I left basic training a completely new person. When I got home, I also realized that I had run away from my problems for the past nine months. It was a shock I wasn’t ready for and I realized it was time to tackle my problems head on.
5. Continue to Grow – After boot camp, I knew I could do anything. So, I went back to Charlotte and got to work on growing my skills not only in sales, but IT as well. When I applied for a role in sales for a million-dollar company, they saw I had IT experience in the military and hired me (at age 19) as their Internet Sales Manager. A year later, when I left to go back to school, I brought someone on and trained them into my role which was a huge accomplishment.
6. Go Back to School – This time around, I took school more seriously. I showed up for those 8am classes and focused hard on my studies. That first semester, I made the Dean’s List and started working in the networking department at UNCC (University of North Carolina Charlotte).
7. Become a Contractor – With limited experience, I knew it was going to be tough to enter the workforce but was able to secure a position in sales with 75% travel as a 21-year-old. These were some of the hardest, and longest days of my life as I put everything I had into my career – but I learned so much from other veterans in the business too. After six countries and 20 different cities and regions, I burnt out and knew I needed a change. Cisco had always been the gold standard of networking equipment. I had installed the equipment a hundred different times, but never dreamed I would have the ability to actually work for the company and making the same exact equipment!
8. Interview for Cisco at 2am in Guam airport – After searching for the perfect opportunity, I found a role at Cisco that excited me. I was in Guam, 14 hours ahead of where my interviewer was located. So, I had my first interview at 2am in Guam, and was invited for an in-person interview after that. I flew back and 30-hours later, I was jumping for joy when I accepted my Cisco offer!
9. Start your Cisco Career – The first joke I made when I walked into Cisco’s Raleigh, North Carolina campus was that I felt like Julia Roberts in ‘pretty woman’. I was suddenly going from crusty network closets to the beautiful campus in Morrisville. I felt like a serious imposter, like I didn’t belong. The wonderful Customer Experience (CX) team are some of the most humble and amazing people that I’ve ever met. By the end of my first month my imposter syndrome washed away – I finally felt like I was where I was supposed to be.
10. Never Stop Growing Your Career or Network – It took me eight years to find my way to my dream job at Cisco, and I suppose that is my point – there is no ‘one way’ to finding your way here, or to any dream career for that matter. It may be something that happens ‘overnight’ and it may be something that takes time.
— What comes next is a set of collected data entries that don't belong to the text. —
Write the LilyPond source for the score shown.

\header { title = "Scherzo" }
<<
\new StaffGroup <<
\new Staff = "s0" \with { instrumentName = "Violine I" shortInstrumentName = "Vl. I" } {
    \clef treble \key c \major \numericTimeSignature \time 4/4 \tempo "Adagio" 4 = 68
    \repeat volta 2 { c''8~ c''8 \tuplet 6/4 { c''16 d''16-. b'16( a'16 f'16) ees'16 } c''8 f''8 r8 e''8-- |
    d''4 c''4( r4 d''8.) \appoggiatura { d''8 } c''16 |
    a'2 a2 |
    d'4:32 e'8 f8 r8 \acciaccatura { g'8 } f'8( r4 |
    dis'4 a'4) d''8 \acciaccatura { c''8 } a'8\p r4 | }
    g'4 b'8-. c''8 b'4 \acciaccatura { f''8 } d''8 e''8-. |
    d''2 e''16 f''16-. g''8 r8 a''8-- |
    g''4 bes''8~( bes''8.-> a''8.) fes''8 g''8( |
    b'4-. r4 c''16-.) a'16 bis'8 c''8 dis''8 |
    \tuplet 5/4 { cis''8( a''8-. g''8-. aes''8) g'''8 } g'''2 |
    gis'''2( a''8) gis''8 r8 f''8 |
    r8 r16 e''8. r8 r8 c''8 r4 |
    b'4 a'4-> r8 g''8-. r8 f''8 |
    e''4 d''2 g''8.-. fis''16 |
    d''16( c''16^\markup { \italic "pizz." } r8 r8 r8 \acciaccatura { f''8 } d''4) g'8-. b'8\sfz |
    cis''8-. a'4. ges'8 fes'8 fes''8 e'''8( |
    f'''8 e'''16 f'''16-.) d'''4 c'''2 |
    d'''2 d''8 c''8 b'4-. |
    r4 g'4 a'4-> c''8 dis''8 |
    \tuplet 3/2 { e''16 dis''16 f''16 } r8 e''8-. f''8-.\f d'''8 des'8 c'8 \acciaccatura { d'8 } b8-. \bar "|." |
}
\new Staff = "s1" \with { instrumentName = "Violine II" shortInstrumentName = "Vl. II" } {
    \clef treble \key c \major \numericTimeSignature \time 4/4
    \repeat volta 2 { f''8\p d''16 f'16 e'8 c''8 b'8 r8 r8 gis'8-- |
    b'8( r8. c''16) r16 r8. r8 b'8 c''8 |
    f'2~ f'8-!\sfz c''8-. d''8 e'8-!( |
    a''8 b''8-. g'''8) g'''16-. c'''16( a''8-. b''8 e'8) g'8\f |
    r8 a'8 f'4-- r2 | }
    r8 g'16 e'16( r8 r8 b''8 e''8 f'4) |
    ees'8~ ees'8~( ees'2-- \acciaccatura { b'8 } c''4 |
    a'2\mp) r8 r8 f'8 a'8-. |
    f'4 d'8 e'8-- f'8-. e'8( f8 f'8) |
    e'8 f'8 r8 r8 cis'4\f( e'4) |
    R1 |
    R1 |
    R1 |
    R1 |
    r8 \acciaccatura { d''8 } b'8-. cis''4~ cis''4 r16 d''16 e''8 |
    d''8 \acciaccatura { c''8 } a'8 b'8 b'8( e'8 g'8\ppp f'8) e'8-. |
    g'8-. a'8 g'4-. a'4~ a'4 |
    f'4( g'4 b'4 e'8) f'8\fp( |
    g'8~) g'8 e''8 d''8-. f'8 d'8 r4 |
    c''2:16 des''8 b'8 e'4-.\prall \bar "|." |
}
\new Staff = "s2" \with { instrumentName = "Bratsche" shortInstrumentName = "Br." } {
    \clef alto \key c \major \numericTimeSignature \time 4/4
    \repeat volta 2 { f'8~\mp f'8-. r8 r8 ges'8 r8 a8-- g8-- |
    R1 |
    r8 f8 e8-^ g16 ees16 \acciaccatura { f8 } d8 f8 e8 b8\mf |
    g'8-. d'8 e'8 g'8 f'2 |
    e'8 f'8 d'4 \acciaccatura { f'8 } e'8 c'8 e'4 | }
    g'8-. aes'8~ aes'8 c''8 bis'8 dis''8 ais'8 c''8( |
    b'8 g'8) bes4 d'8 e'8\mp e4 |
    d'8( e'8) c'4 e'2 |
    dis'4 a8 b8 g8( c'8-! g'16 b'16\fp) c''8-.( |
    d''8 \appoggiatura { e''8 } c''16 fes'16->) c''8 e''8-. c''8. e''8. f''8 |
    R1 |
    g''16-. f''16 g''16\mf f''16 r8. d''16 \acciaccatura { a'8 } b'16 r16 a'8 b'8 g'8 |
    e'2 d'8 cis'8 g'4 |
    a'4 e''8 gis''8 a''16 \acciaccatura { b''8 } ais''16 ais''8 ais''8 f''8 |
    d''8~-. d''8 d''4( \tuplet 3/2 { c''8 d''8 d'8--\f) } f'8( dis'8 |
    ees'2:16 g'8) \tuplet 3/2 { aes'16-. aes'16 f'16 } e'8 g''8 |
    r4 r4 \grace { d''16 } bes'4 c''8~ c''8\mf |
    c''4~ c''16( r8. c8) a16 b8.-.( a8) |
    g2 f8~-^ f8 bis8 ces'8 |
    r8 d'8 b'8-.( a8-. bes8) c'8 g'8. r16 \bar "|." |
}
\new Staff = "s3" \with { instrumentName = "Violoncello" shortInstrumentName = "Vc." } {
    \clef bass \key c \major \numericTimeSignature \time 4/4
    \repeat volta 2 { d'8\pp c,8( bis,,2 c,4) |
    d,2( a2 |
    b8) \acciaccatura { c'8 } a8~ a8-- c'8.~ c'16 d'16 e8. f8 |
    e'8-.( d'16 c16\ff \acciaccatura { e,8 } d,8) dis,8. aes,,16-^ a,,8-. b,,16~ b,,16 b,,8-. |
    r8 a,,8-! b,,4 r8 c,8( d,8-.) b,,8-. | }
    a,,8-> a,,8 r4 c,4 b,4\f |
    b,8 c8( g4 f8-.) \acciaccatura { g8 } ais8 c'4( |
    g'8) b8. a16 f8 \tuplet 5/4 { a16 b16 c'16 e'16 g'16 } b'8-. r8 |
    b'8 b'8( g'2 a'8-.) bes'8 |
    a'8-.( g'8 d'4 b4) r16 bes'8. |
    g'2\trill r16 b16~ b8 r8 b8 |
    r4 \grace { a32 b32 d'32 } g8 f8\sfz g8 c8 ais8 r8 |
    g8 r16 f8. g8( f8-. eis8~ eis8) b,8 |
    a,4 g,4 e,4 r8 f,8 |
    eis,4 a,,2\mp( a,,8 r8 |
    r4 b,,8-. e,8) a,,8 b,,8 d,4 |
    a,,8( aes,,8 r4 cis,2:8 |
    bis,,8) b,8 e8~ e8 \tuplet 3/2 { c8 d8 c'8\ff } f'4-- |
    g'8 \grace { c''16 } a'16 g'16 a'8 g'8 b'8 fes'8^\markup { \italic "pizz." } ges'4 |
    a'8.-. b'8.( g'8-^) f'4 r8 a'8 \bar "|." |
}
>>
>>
But if you are dedicated and stick to chasing down your dreams – I have no doubt you will succeed.
I’ve since updated my LinkedIn (shout out to my sister for helping me to update my profile photo!) and can’t wait to see how my career will grow at Cisco. There truly are no limits here, either. Don’t be afraid to adjust where you are headed and strive for something different. If plan A doesn’t work out move on to plan B, and if needed, plan C. The most important thing is to just keep moving forward.